NROChemistry YT channel is a space for people interested in learning organic and medicinal chemistry. The channel now focuses on providing insights on different topics:
1. Synthesis and mechanism of action of commercial drugs. 2. Total synthesis of natural products. 3. Named reactions + mechanisms.
Obtaining primary amines from nitriles requires ammonia presence (or other organic base), not acetic acid; Additionally raney nickel requires really high pressure, over 30atm, not just baloon.. Did You received anything beside starting material here?
This is a crazy synthesis! Great respect for the chemists who developed these methods, they are very impressive. The design and scaffolding work that went into this is just breathtaking and very admirable. Thank you for posting!
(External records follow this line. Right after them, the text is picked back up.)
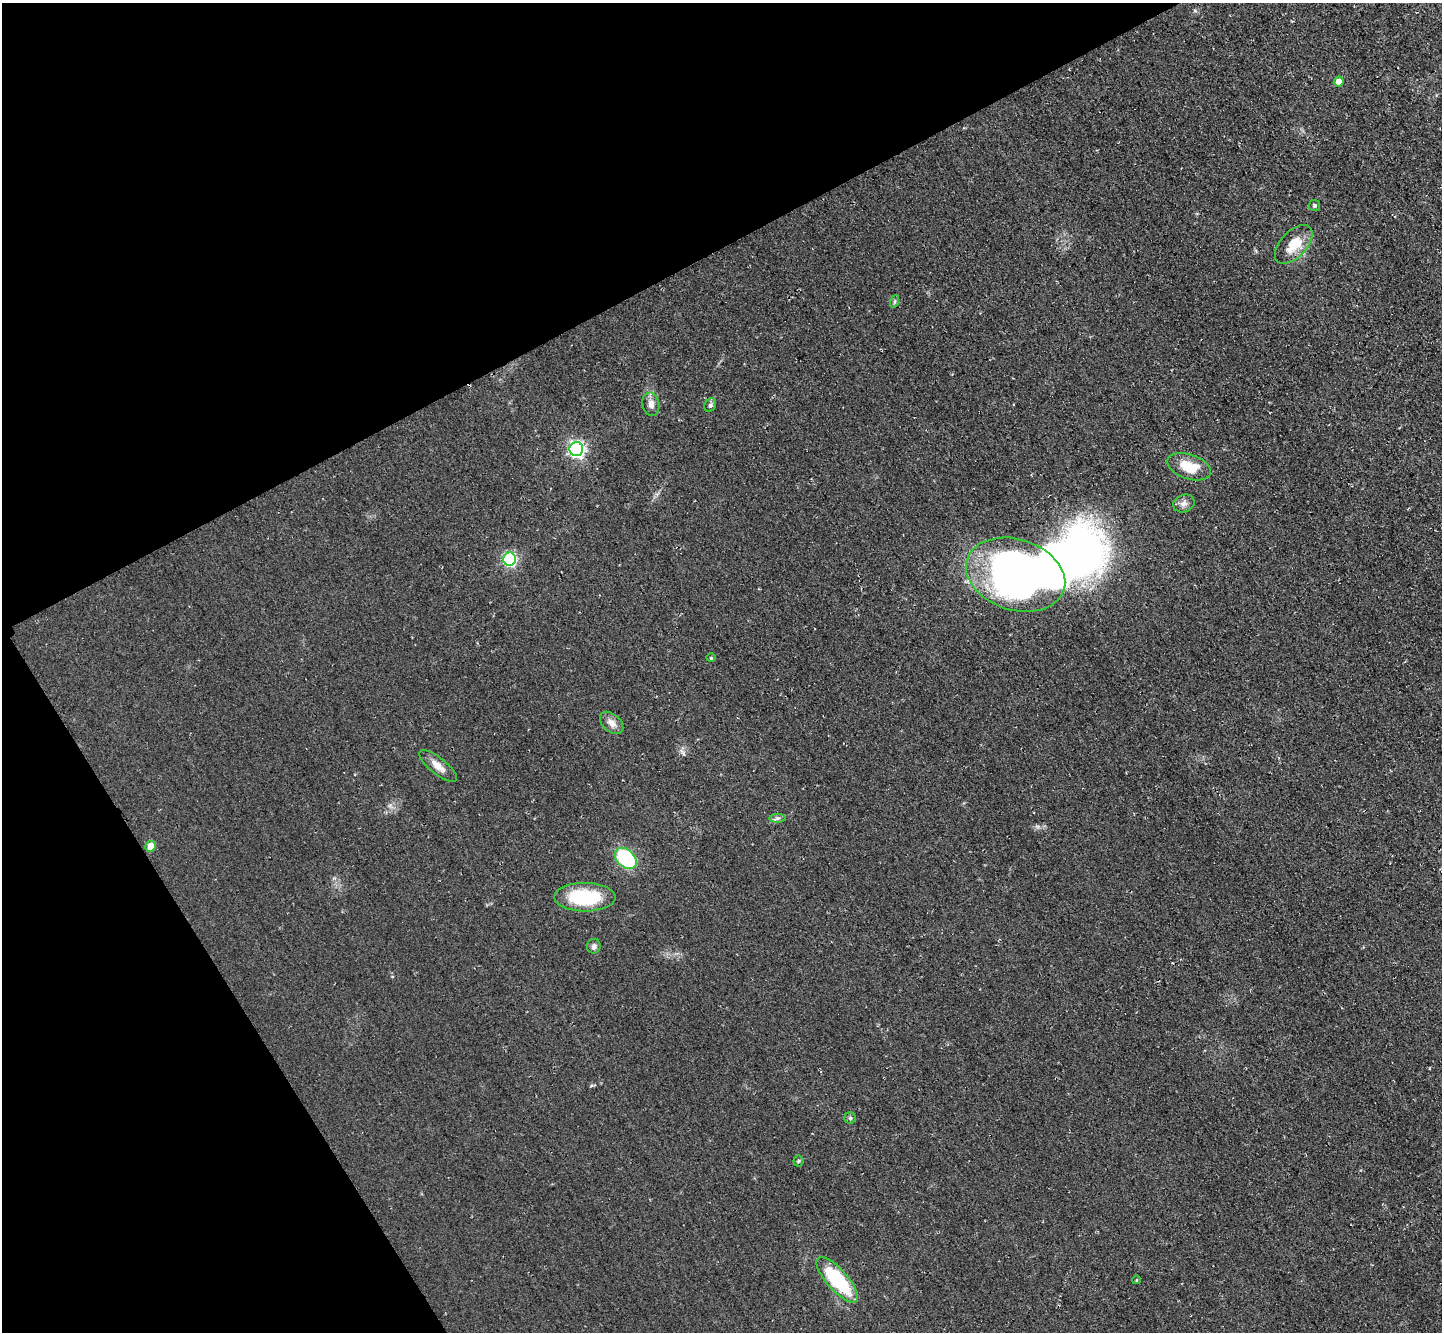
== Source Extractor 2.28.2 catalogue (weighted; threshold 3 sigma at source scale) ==
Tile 5 of 4 x 4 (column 1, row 2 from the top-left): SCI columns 61-1500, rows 2980-4309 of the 5844 x 5824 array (HDU 1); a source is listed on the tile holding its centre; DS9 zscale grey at full resolution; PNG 1444 x 1334 px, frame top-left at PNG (2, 3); each listed source drawn as its Kron ellipse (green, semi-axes under 4 px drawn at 4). Shown black and unused: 28% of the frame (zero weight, under 2 of 3 exposures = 3% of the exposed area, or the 3 px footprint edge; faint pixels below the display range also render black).
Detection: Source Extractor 2.28.2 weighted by HDU 2 'WHT'; one run over the whole footprint, this tile lists its part. Background 0.0372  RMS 0.013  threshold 0.0565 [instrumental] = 3 sigma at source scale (4.5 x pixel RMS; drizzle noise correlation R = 1.50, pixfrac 1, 0.05/0.05 arcsec/px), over >= 5 px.
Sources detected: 26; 3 inside a brighter object's white glare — neither listed nor drawn; the other 23 listed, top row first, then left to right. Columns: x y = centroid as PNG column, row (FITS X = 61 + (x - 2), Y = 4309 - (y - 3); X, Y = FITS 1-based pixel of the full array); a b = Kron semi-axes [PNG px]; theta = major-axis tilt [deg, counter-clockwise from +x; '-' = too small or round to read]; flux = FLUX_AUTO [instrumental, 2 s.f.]
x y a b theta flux
1339 82 5 5 - 11
1315 205 5 5 - 2
1294 244 24 13 47 27
895 301 6 4 71 2.1
651 404 12 8 -81 7.9
710 405 7 5 63 2.8
576 449 7 7 - 360
1189 467 23 12 -18 32
1184 503 11 8 19 6.2
510 559 6 6 - 170
1015 575 51 35 -18 820
711 658 4 4 - 1.3
612 723 13 8 -41 8.8
438 766 23 8 -38 11
778 818 8 4 0 2.7
151 846 5 5 - 15
626 858 12 8 -42 97
585 897 31 14 0 74
594 946 7 6 - 3.6
850 1118 5 5 - 2.1
798 1161 5 5 - 1.6
837 1280 29 10 -48 90
1136 1280 4 3 - 0.84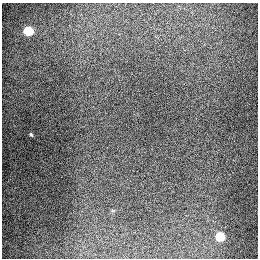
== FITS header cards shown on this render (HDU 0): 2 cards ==
NAXIS1  =                  256
NAXIS2  =                  256

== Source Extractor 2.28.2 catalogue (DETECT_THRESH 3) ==
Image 256 x 256 px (HDU 0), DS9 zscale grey, 1 PNG px = 1 image px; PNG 260 x 260 px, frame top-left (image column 1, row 256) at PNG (2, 3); no overlay
Background 1290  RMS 26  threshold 79.3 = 3 sigma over >= 5 px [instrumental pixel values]
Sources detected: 3; all 3 listed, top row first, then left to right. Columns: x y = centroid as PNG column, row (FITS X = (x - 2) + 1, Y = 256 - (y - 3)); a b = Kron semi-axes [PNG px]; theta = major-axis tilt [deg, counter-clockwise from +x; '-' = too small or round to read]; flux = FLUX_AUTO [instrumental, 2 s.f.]
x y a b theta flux
28 31 6 5 - 89000
31 134 4 3 - 2000
220 236 6 5 - 70000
While reading about the topic, I found that the preparation of these biased opioids has been a matter of controversy. It remains uncertain whether they genuinely enhance therapeutic effects while mitigating undesirable side effects. Nevertheless, substantial research is needed in this domain, and I also hope that a viable solution to this problem will eventually emerge.
Hi. The reaction conditions are available in the SI of the reference paper. I see now that the acidic proton of the terminal alkyne may be problematic; however the reagent is commercially available. To ethynylmagnesium bromide (200 mL, 0.50 M in THF, 2.00 equiv.) in THF was added CuCl (2.48 g, 25.0 mmol, 0.500 equiv.). The mixture was stirred for 15 min under argon before substrate (8.74 g, 50.0 mmol, 1.00 equiv.) in THF (25 mL) was added. The reaction was stirred at 50 °C for 6 h until it was quenched with saturated NH4Cl (50 mL) and H2O (200 mL).
Thank you always for the great videos all the way from Japan! Can you tell me why the secondary alcohol dont go through appel reaction in the second step?